Helm is like that. It is a kind of package manager that the vast majority of admins have at least heard of in the context of Kubernetes. In fact, Helm comes from a completely different technical background from the package managers of classic distributions (e.g., rpm
and dpkg
), aiming to make distributing software for Kubernetes easier. The Helm skills of many admins do not extend beyond knowing that the tool exists. As a result, many myths circulate around the solution, and the resulting uncertainty puts Helm in a worse light than it deserves.

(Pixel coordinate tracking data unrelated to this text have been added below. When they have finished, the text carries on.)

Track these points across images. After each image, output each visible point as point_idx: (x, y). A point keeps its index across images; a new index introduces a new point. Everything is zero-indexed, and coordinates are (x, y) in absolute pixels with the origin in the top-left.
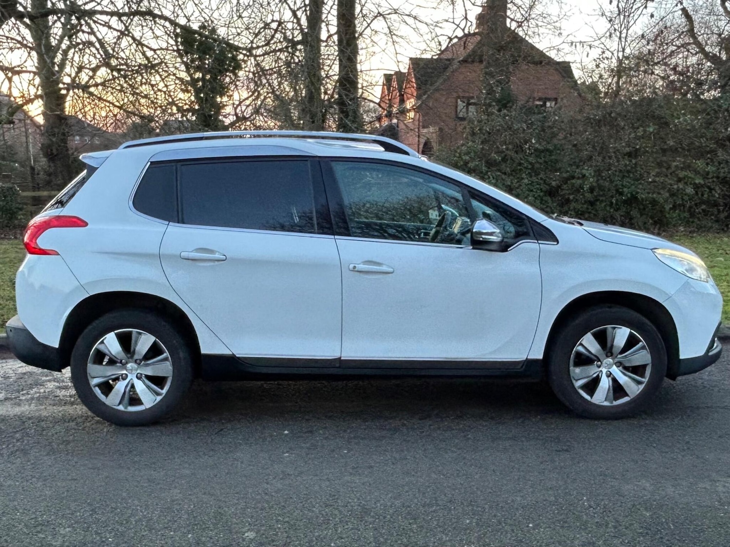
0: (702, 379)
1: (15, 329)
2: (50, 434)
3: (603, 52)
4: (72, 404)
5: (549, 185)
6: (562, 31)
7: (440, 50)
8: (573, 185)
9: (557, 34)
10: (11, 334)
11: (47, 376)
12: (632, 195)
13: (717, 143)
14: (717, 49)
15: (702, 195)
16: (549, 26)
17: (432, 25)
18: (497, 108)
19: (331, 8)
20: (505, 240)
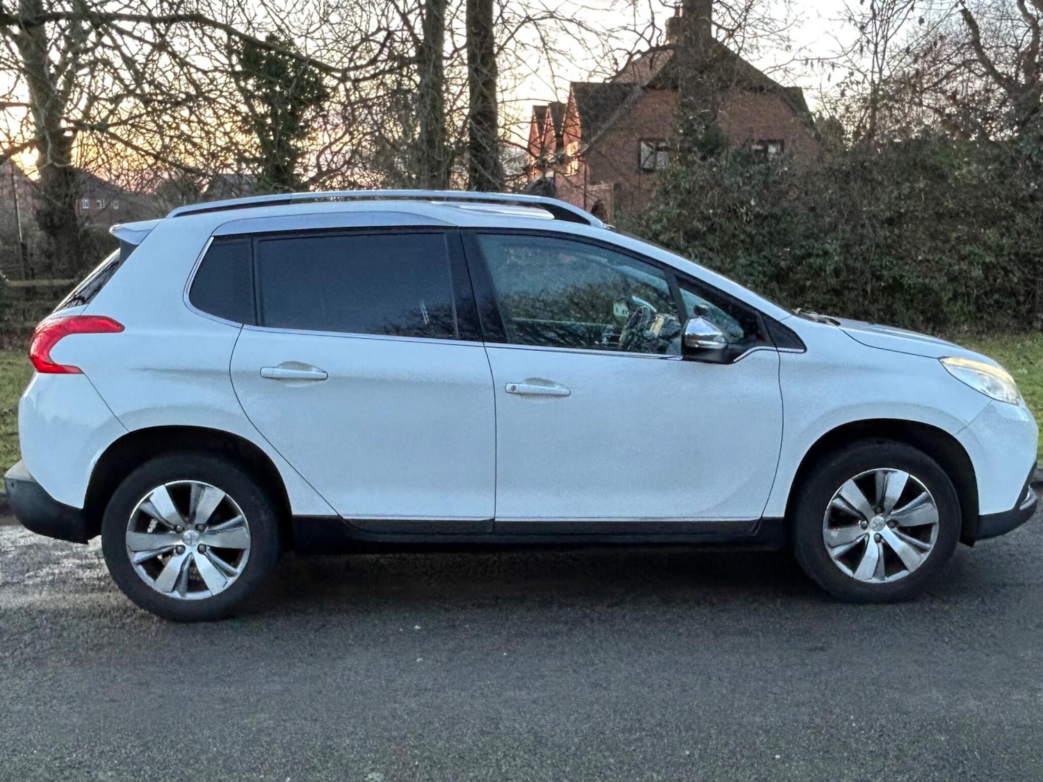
0: (1007, 544)
1: (19, 482)
2: (73, 635)
3: (852, 74)
4: (102, 590)
5: (777, 266)
6: (791, 43)
7: (616, 71)
8: (810, 266)
9: (784, 47)
10: (13, 490)
11: (62, 550)
12: (894, 279)
13: (1014, 205)
14: (1013, 70)
15: (995, 280)
16: (772, 36)
17: (604, 34)
18: (700, 155)
19: (457, 9)
20: (730, 346)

In this article, I go into detail about Helm: introducing the architecture of the solution; describing how Helm defines, deploys, and upgrades Kubernetes apps; and presenting practical use cases. The first step is to ask what Helm is good for in the first place and what problems it solves in the Kubernetes context.
Why Bother?
Kubernetes (K8s) has been on a roll for the past few years, which does not happen too often in IT – at least not if you consider the speed of spread and penetration. Today, it seems almost impossible to bring up container virtualization in Linux without at least mentioning Kubernetes. Contrary to what some observers claim, K8s and cloud computing have much in common. Kubernetes would be inconceivable without the idea of cloud computing. In other words, it is no longer possible to imagine running a containerized workload efficiently without the principles of cloud computing (i.e., automatically controlling individual containers with applications across a swarm of servers).